Power constraints prohibit further increases in clock frequency and thus single-threaded performance [1]. As a remedy, hardware vendors equip their processors with multiple cores to further increase the overall computational power provided. However, raw computational power can only be leveraged if data can be accessed and moved quickly. On the other hand, collective operations such as global reductions either within a single compute node or across a compute cluster are typically limited by latency, which cannot be reduced indefinitely due to fundamental physical limits. To successfully design algorithms and implementations for current and future supercomputers it is mandatory to have a solid understanding of these limits. Most importantly, this requires computational scientists to use parallel algorithms with medium- to fine-grained parallelism already on the node-level. Finding and exposing such levels of parallelism is, however, often difficult and subject to ongoing research in many application areas [2].

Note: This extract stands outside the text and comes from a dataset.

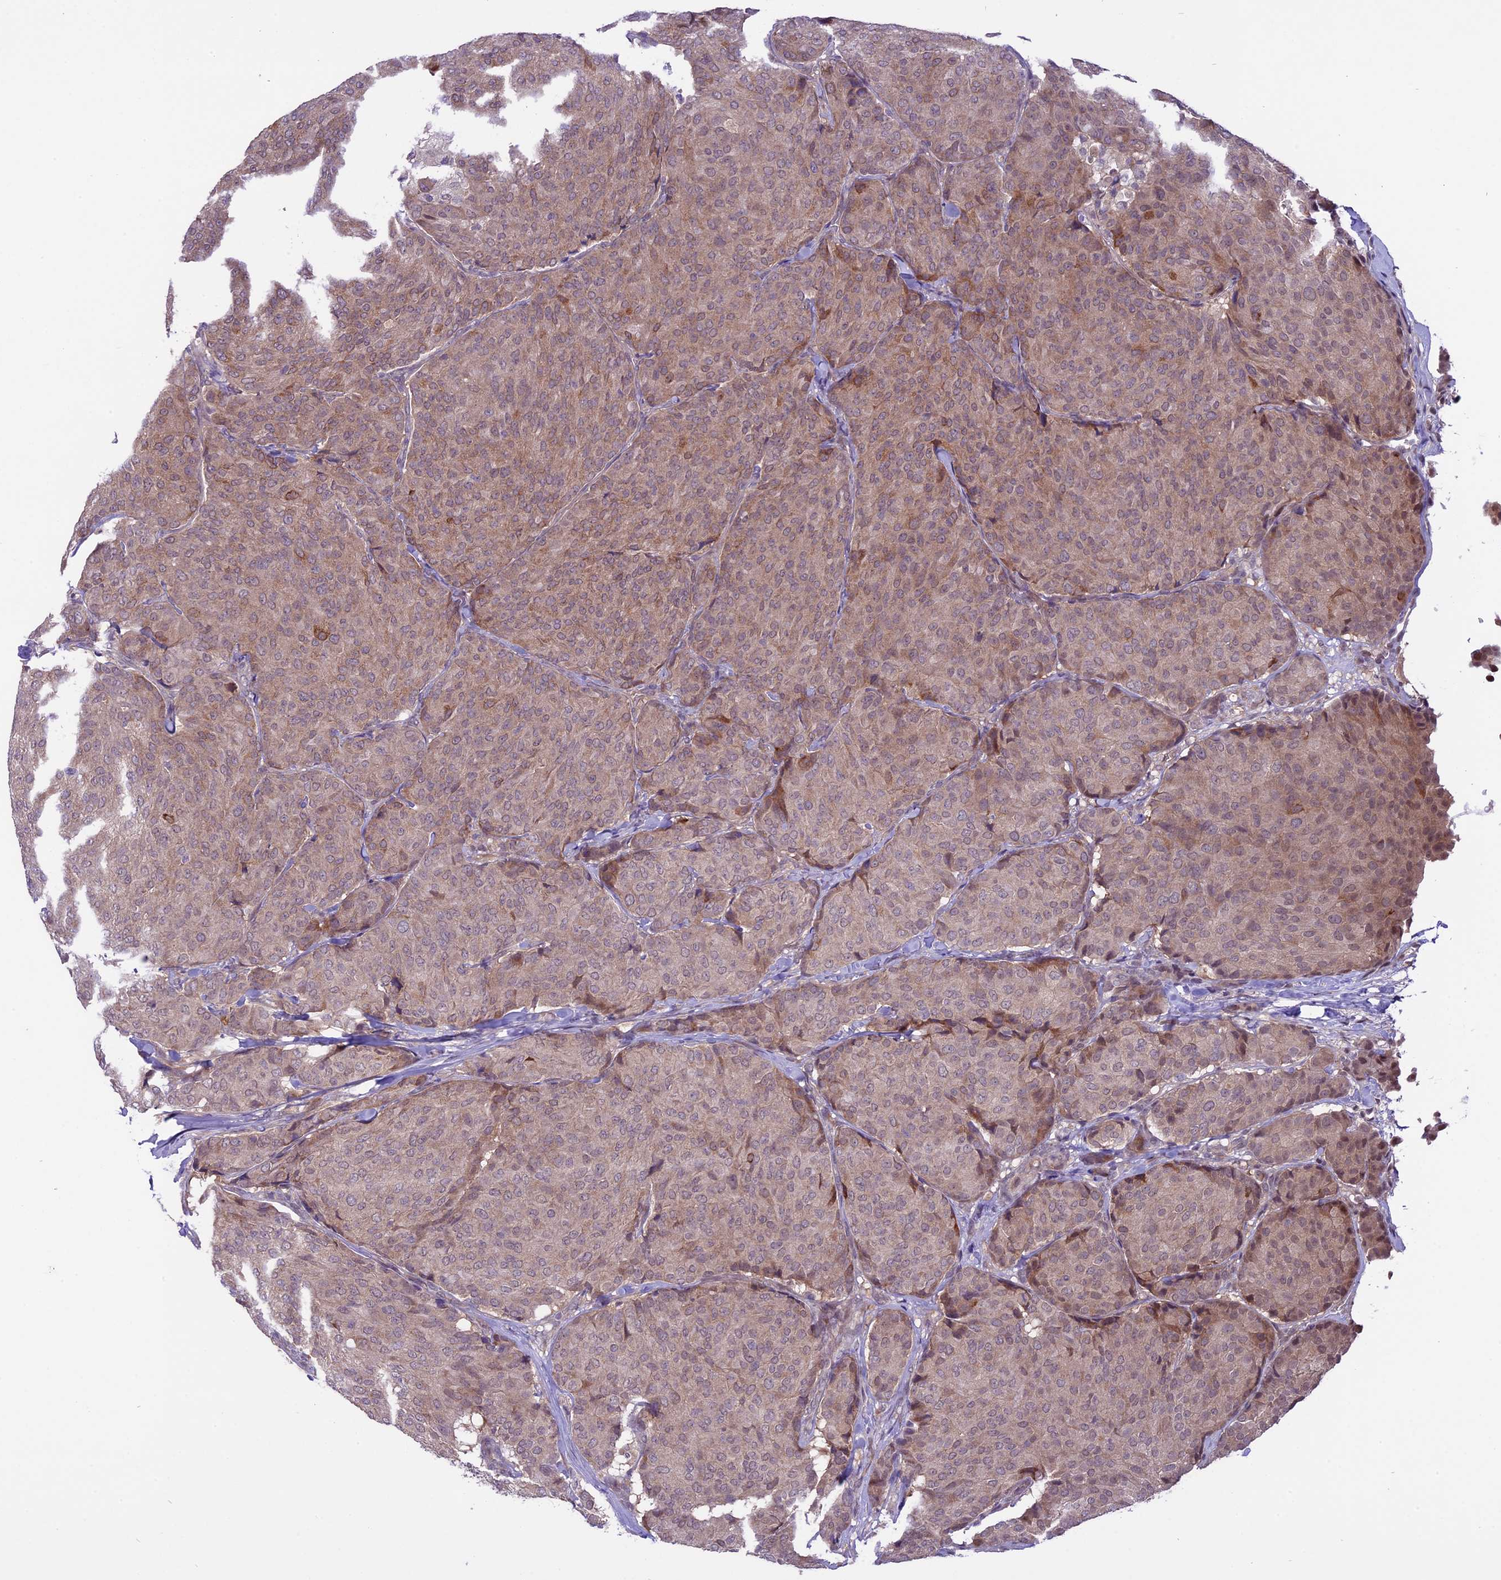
{"staining": {"intensity": "weak", "quantity": ">75%", "location": "cytoplasmic/membranous"}, "tissue": "breast cancer", "cell_type": "Tumor cells", "image_type": "cancer", "snomed": [{"axis": "morphology", "description": "Duct carcinoma"}, {"axis": "topography", "description": "Breast"}], "caption": "Protein expression analysis of human breast infiltrating ductal carcinoma reveals weak cytoplasmic/membranous positivity in about >75% of tumor cells. (IHC, brightfield microscopy, high magnification).", "gene": "SPRED1", "patient": {"sex": "female", "age": 75}}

In this talk we evaluate current and future hardware architectures to aid the design of the forth generation of the Vienna Scientific Cluster (VSC-4). Our focus is on limits on strong and weak scalability, synchronization and data transfer latency, arithmetic intensity, as well as available programming models for typical hardware used in high performance computing. We will present benchmark results to quantify these limits and explain the application areas for which the respective benchmarks are relevant.

Overall, our findings confirm that central processing units (CPUs) are best suited for general purpose workloads and are most attractive for investing in long-term code modernization efforts. Graphics processing units (GPUs) and Intel's many-integrated-core (MICs) devices provide a narrow -yet attractive- sweet spot for applications that are either bound by the floating point operation rate or memory bandwidth (Fig. 1). However, today's availability of software in science and engineering which can efficiently make use of such many-core platforms is limited as is the experience and skillset among the developers, warranting only a limited availability of supercomputers powered by GPUs and MICs. To date, other accelerator platforms as well as ARM-based hardware cannot be recommended for VSC-4 because of either specialized use cases or lack of maturity.



Fig. 1: STREAM benchmark results obtained for current Intel hardware. While four to eight threads are sufficient to achieve a large fraction of peak memory bandwidth on CPUs, MICs require at least 64 active threads to achieve high memory bandwidth.

## References

- [1] Villa, O., Johnson, D. R., O'Connor, M., Bolotin, E., Nellans, D., Luitjens, J., Sakharnykh, N., Wang, P., Micikevicius, P., Scudiero, A., Keckler, S. W., and Dally, W. J., Proc. SC'14, 830 (2014).
- [2] Demidov, D., Ahnert, K., Rupp, K., and Gottschling, P., SIAM J. Sci. Comp., 35, 453 (2013).